Next, take a hard look at your budget and decide how much you are willing to pay for a kit, as well as all the accessories you may also need. This is because certain lift kits have components others may not, like adjustable control arms, brake lines, shocks or sway bar disconnects. Some even offer just spacers or add-a-leafs instead of new coils or leaf springs. Again, it all depends on what your goals are once the kit is installed. Plus, for many, adding these kits usually also means you are looking to put on larger tires, perhaps new gears, tie rod, drag link - all things that can add up in cost.
Which leads to your needs.
Are you planning to install this kit because you have caught the off-road bug and want something strong enough to lift the vehicle and prevent damage? Are you in a Jeep club that has numerous trail rides during the year? Maybe Jeep events are on the schedule this summer. Or do you just want to raise the vehicle because you love that more aggressive look, while retaining a solid factory ride.
What is a body lift and will this work for my needs?
A body lift is just what the name implies – you are raising the body of the Wrangler in order to create more room in the wheel wells to add larger tires, which essentially lifts the Jeep. This is done through the use of polyurethane or rubber spacers and is one of the most cost effective ways to gain that aggressive look.
Jeep Wrangler vehicles utilize a ‘body on frame’ construction, meaning the suspension and drivetrain are connected to the frame, which in turn sits on the body. These spacers are placed in certain spots between the body and the frame.
Body lifts are offered in different height ranges, usually from 1-3 inches. However, most people stick with a two-inch lift or smaller because anything above that in a body lift can get tricky. Most of the stock components on a Jeep are not designed with that much extra room in mind and may need adjustments or extensions to perform as required. Additionally, taller body lifts can actually stress the mounts, which can be dangerous.
Generally, for those who want that more aggressive look without spending a lot of money, a body lift can fill that need. Just keep in mind, these kits are mainly cosmetic and do not actually add any additional ground clearance, nor do they provides an increase in wheel travel.
Budget Boost Systems
If you are seeking a more aggressive look to your Jeep, but also want to do some light to slightly moderate off-roading, then installing a budget boost lift is a great alternative to just adding a body lift. Kits like these are also less expensive than a ‘full-blown’ suspension lift and will not require modification to the vehicle’s suspension – meaning you won’t need to replace a driveshaft, extend brake lines, or regear the vehicle. Which helps these kits fit into many owners’ budgets.

※

Direction 1: In the passage on Jeep lift kits, what height range are body lifts usually offered in?

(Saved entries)
※

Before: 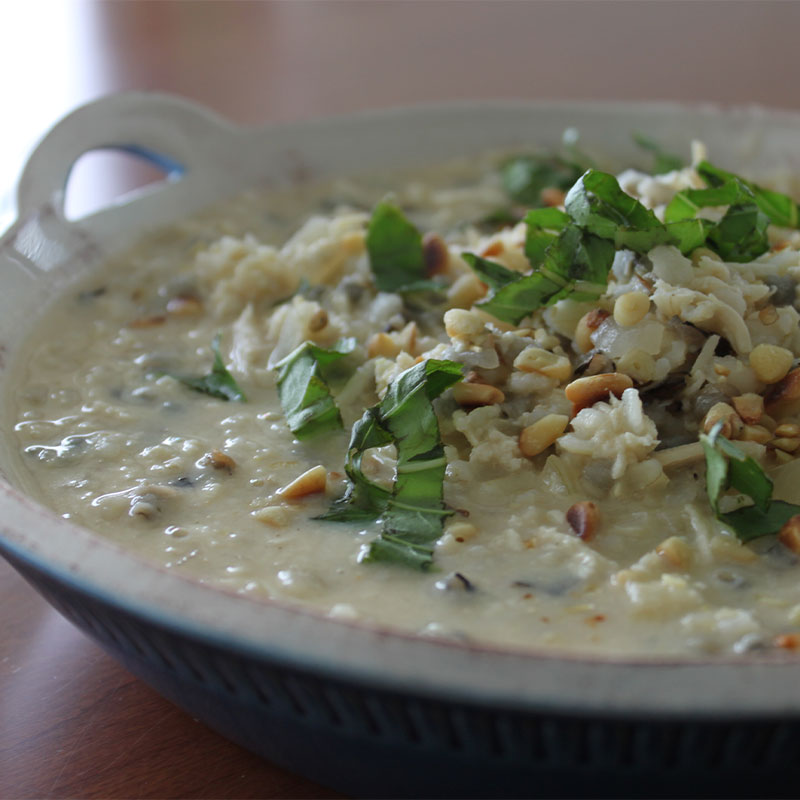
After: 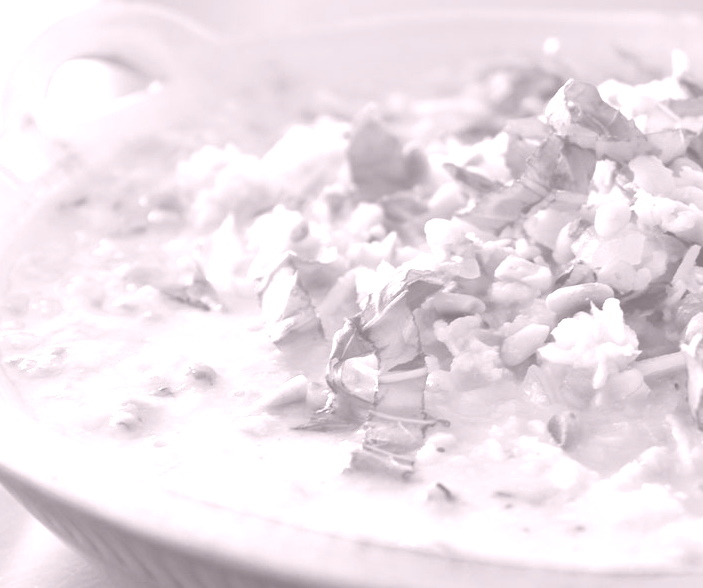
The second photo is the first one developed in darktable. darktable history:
colorize: hue 25.2°, saturation 83%, source mix 82%, lightness 79%, version 1
crop and rotate: left 2.425%, top 11.305%, right 9.6%, bottom 15.08%
tone equalizer: on, module defaults
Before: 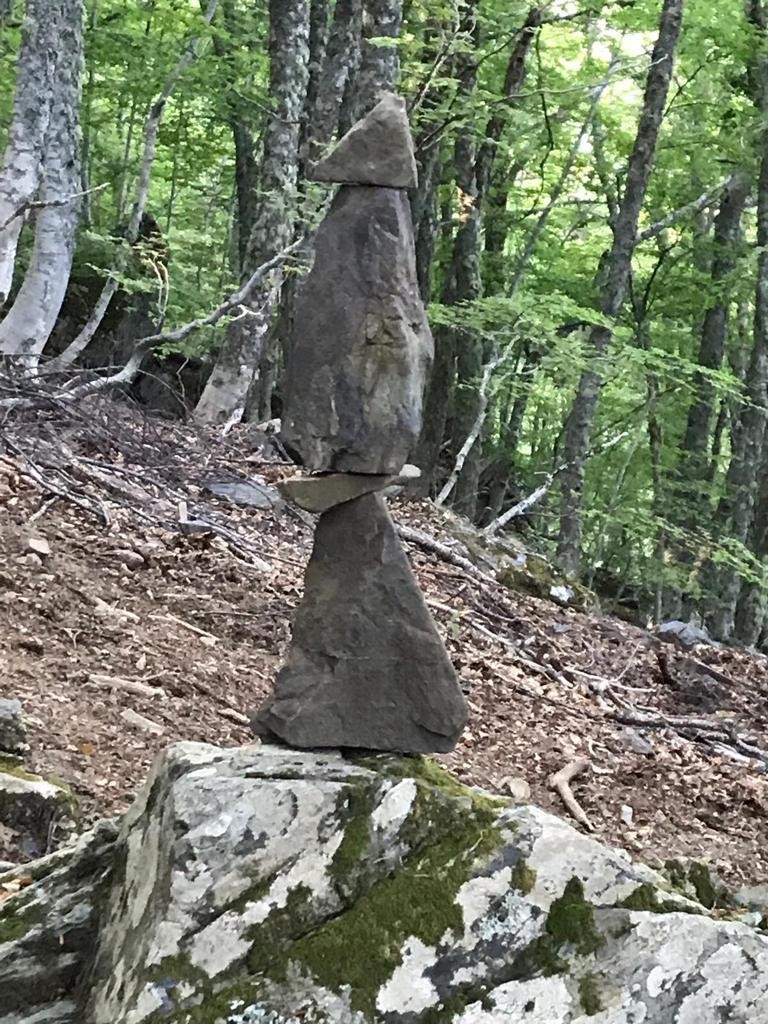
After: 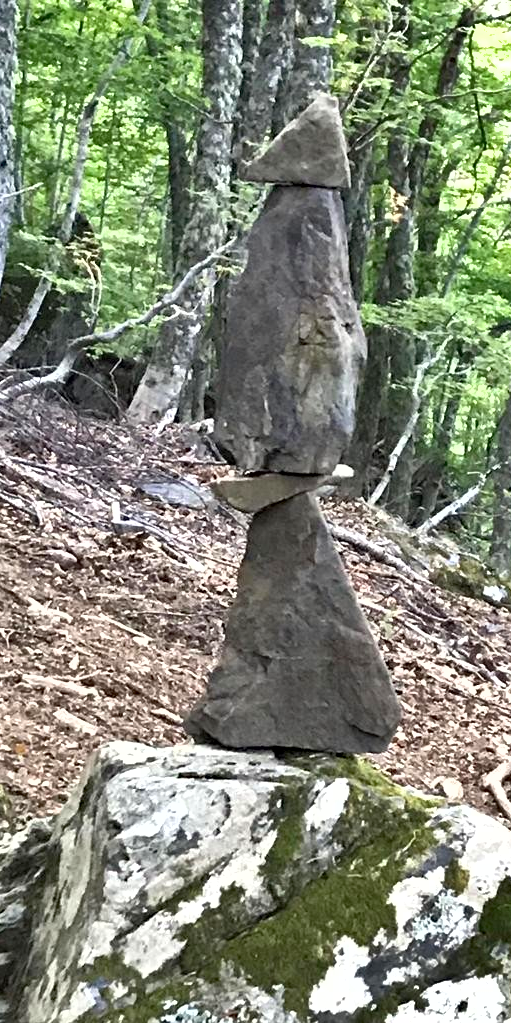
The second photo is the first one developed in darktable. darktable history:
tone equalizer: on, module defaults
exposure: black level correction 0, exposure 0.7 EV, compensate exposure bias true, compensate highlight preservation false
crop and rotate: left 8.786%, right 24.548%
haze removal: compatibility mode true, adaptive false
shadows and highlights: radius 108.52, shadows 40.68, highlights -72.88, low approximation 0.01, soften with gaussian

※

Direction 2: Rewrite all the rows from the editing dataset with "developed" replaced by "edited" and nothing else changed. Leave the pictures out.

Task answer 1: Usually from 1 to 3 inches.

Task answer 2:
Before: 
After: 
The second photo is the first one edited in darktable. darktable history:
colorize: hue 25.2°, saturation 83%, source mix 82%, lightness 79%, version 1
crop and rotate: left 2.425%, top 11.305%, right 9.6%, bottom 15.08%
tone equalizer: on, module defaults
Before: 
After: 
The second photo is the first one edited in darktable. darktable history:
tone equalizer: on, module defaults
exposure: black level correction 0, exposure 0.7 EV, compensate exposure bias true, compensate highlight preservation false
crop and rotate: left 8.786%, right 24.548%
haze removal: compatibility mode true, adaptive false
shadows and highlights: radius 108.52, shadows 40.68, highlights -72.88, low approximation 0.01, soften with gaussian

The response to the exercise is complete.